As apostas online podem representar um fator adicional de pressão sobre o orçamento de algumas famílias, principalmente entre aquelas famílias que já possuem menor folga financeira. Elas podem reduzir uma parcela da renda disponível que poderia ser destinada à poupança, consumo e pagamento de compromissos financeiros. Por isso, elas funcionam como um elemento agravante em grupos específicos, mas não é a causa principal do problema. A inadimplência é um fator multifatorial: renda, emprego, inflação, juros, educação financeira, acesso a crédito.
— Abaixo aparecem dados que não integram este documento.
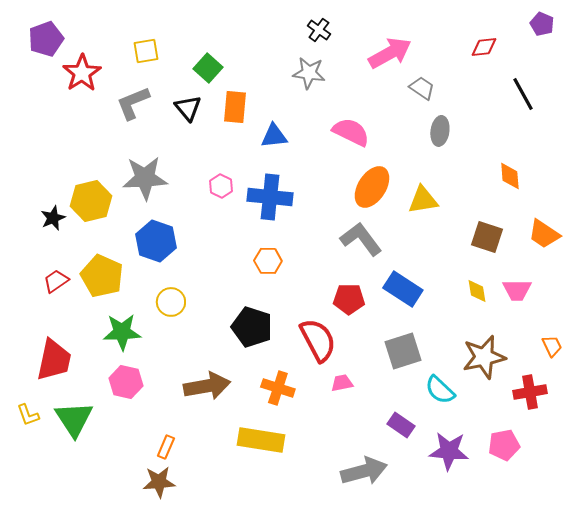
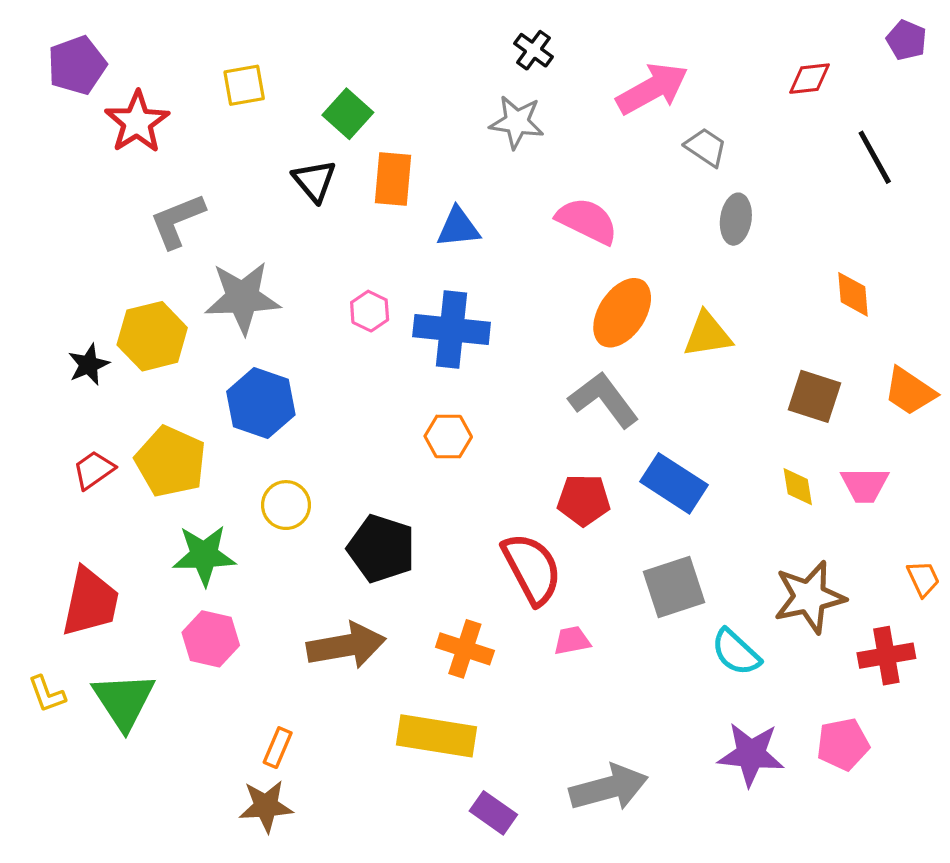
gray L-shape: (133, 103) -> (177, 221), moved
black pentagon: (252, 327) -> (381, 549), moved
purple rectangle: (401, 425) -> (493, 813), moved

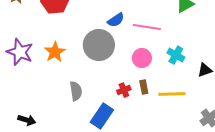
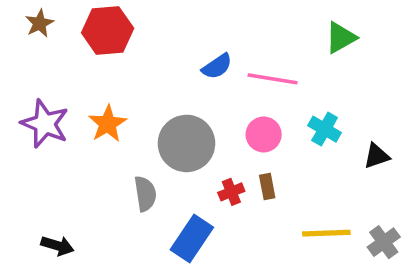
gray circle: (99, 45) -> (186, 143), moved
yellow line: (172, 94) -> (326, 233), moved

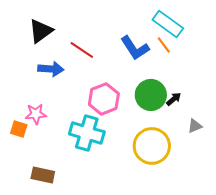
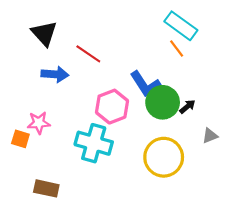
black triangle: (41, 31) -> (44, 33), turned -36
blue L-shape: (135, 48) -> (145, 84), moved

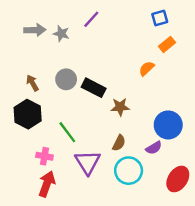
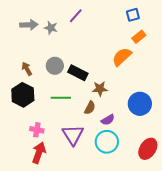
orange semicircle: (147, 68) -> (122, 57), size x1.5
green line: (67, 132) -> (61, 98), moved, turned -54
brown semicircle: (119, 143) -> (90, 108), moved
purple semicircle: (154, 148) -> (108, 120), moved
Qual a saída para melhorar o quadro: ajuste fiscal que permita uma queda maior dos juros ou programas como Desenrola?

Não vejo essas agendas como excludentes. Os programas de renegociação têm papel relevante porque permitem que as famílias ou as empresas regularizem pendências financeiras, recuperem o acesso ao crédito, reorganizem sua situação financeira; são instrumentos importantes, com resultados que podem ser relevantes no curto prazo. Mas a inadimplência depende da capacidade de pagamento, que passa pelo ambiente macroeconômico. Hoje, o Brasil tem juros muito elevados, com custo de crédito e prêmio de risco altos. Esse prêmio de risco está associado, entre outros fatores, às incertezas em torno da trajetória fiscal e ao crescimento da dívida pública. Enquanto esse cenário persistir, o espaço para uma redução mais significativa do custo de crédito permanece limitado. Programas de renegociação são parte da solução, mas não substituem a necessidade de avanços estruturais. A melhora sustentável dos indicadores de inadimplência dependem de um ambiente de maior confiança, menor percepção de risco e condições financeira que permitam às famílias reconstruírem sua capacidade de pagamento.